__Selection__.
---------------

Last month, Wall Street’s major banks celebrated robust quarterly earnings virtually across the board. Even before Morgan Stanley disclosed comparatively disappointing numbers, the likes of Goldman Sachs, JP Morgan Chase, Citigroup, Bank of America, and Wells Fargo combined to report more than $100 million in earnings for the fourth quarter of 2018. Buoyed by the Trump tax cuts and the crest of the current economic cycle, the big banks shrugged aside December’s topsy-turvy market volatility and other macroeconomic concerns to inform investors and analysts alike that business, for the time being, was booming.

Fast forward a few weeks and a more complicated picture is emerging. Goldman Sachs, fresh off its highest full-year revenues since 2010, is reportedly considering major cuts to its commodities trading operation as new CEO David Solomon seeks to reevaluate costs across the business. HSBC and Société Générale are said to be weighing investment banking job cuts, while beleaguered Deutsche Bank—which last year announced plans to cut more than 7,000 jobs—is reportedly considering slashing its bonus pool by 10%. BNP Paribas, meanwhile, has responded to underwhelming results by eyeing an additional 600 million euros in previously announced annual cost savings.

The moves, while each different and motivated by varying factors, reflect a concerning state of affairs across the investment banking industry at large. Whether influenced by fluctuating market conditions, regulatory pressures, or a confluence of the two, major global banks are now tightening their belts at a time when an altogether positive macroeconomic outlook should bode well for them.

---------------

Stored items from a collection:

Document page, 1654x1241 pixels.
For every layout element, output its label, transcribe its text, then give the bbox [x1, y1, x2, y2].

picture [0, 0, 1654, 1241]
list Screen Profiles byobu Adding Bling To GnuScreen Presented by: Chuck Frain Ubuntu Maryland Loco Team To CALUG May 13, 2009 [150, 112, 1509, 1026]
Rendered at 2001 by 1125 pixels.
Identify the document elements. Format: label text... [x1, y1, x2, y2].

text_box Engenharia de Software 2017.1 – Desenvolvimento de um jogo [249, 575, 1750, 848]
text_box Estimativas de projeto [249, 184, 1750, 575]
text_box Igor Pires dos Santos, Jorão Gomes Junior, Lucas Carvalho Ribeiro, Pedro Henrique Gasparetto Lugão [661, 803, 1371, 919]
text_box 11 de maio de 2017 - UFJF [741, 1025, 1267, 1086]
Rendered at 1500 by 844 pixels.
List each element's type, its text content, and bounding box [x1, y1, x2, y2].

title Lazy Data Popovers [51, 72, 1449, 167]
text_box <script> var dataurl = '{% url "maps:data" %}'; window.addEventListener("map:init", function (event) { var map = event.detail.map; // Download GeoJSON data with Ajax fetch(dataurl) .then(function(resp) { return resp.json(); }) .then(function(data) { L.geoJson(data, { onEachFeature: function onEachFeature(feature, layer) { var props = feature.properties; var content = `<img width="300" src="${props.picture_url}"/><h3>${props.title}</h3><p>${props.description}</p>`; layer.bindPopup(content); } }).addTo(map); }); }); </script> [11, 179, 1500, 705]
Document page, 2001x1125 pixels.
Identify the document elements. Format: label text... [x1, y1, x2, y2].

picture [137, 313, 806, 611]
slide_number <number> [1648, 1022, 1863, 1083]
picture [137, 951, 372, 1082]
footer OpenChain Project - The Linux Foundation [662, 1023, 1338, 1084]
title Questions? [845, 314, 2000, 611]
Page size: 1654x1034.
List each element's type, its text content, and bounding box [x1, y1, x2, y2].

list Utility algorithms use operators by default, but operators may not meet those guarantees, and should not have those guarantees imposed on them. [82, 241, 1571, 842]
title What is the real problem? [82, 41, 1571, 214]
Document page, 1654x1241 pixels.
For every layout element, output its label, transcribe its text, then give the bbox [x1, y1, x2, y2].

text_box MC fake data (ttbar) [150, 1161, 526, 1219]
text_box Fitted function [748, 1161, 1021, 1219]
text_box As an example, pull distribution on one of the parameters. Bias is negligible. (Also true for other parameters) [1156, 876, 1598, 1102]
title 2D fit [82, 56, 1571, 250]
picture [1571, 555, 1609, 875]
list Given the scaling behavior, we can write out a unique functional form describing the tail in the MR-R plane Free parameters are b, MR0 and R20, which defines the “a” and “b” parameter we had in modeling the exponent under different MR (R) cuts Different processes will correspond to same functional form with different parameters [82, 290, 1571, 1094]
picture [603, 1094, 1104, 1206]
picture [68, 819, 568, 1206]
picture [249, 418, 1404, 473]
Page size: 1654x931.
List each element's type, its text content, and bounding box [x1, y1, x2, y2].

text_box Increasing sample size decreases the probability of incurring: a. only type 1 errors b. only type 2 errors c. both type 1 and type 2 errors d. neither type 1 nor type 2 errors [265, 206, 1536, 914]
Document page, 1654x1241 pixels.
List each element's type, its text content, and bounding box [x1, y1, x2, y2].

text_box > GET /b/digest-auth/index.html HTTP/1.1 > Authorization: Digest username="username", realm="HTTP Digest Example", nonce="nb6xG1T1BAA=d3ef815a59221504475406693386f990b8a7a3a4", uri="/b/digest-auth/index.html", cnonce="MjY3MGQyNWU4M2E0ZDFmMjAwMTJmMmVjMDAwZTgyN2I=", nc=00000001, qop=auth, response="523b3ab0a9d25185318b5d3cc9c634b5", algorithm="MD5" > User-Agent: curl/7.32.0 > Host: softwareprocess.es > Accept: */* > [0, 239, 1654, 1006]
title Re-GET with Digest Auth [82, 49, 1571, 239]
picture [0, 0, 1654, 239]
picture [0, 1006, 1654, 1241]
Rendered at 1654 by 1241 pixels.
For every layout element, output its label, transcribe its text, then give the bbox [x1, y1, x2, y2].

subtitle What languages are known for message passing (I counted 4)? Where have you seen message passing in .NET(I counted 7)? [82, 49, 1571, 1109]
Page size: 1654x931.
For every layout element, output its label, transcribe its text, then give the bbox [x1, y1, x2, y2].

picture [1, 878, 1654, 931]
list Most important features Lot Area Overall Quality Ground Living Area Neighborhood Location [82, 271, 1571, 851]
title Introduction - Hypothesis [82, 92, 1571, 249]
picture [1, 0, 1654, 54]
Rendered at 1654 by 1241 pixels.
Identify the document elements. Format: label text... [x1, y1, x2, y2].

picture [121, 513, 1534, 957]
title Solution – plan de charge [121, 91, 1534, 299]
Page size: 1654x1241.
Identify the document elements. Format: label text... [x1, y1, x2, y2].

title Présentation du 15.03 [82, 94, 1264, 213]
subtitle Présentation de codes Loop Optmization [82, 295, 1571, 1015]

---------------

__Goals__.
1) Return the stretch of the banking passage from "Last month, Wall" through "being, was booming.", copied word for word.
2) Retype the stretch of the listing from its first line through the line that contains "text_box 11 de", keeping every character unchanged.
The banking passage and the listing are unrelated to each other.

__Outputs by task__.
1)
Last month, Wall Street’s major banks celebrated robust quarterly earnings virtually across the board. Even before Morgan Stanley disclosed comparatively disappointing numbers, the likes of Goldman Sachs, JP Morgan Chase, Citigroup, Bank of America, and Wells Fargo combined to report more than $100 million in earnings for the fourth quarter of 2018. Buoyed by the Trump tax cuts and the crest of the current economic cycle, the big banks shrugged aside December’s topsy-turvy market volatility and other macroeconomic concerns to inform investors and analysts alike that business, for the time being, was booming.

2)
Document page, 1654x1241 pixels.
For every layout element, output its label, transcribe its text, then give the bbox [x1, y1, x2, y2].

picture [0, 0, 1654, 1241]
list Screen Profiles byobu Adding Bling To GnuScreen Presented by: Chuck Frain Ubuntu Maryland Loco Team To CALUG May 13, 2009 [150, 112, 1509, 1026]
Rendered at 2001 by 1125 pixels.
Identify the document elements. Format: label text... [x1, y1, x2, y2].

text_box Engenharia de Software 2017.1 – Desenvolvimento de um jogo [249, 575, 1750, 848]
text_box Estimativas de projeto [249, 184, 1750, 575]
text_box Igor Pires dos Santos, Jorão Gomes Junior, Lucas Carvalho Ribeiro, Pedro Henrique Gasparetto Lugão [661, 803, 1371, 919]
text_box 11 de maio de 2017 - UFJF [741, 1025, 1267, 1086]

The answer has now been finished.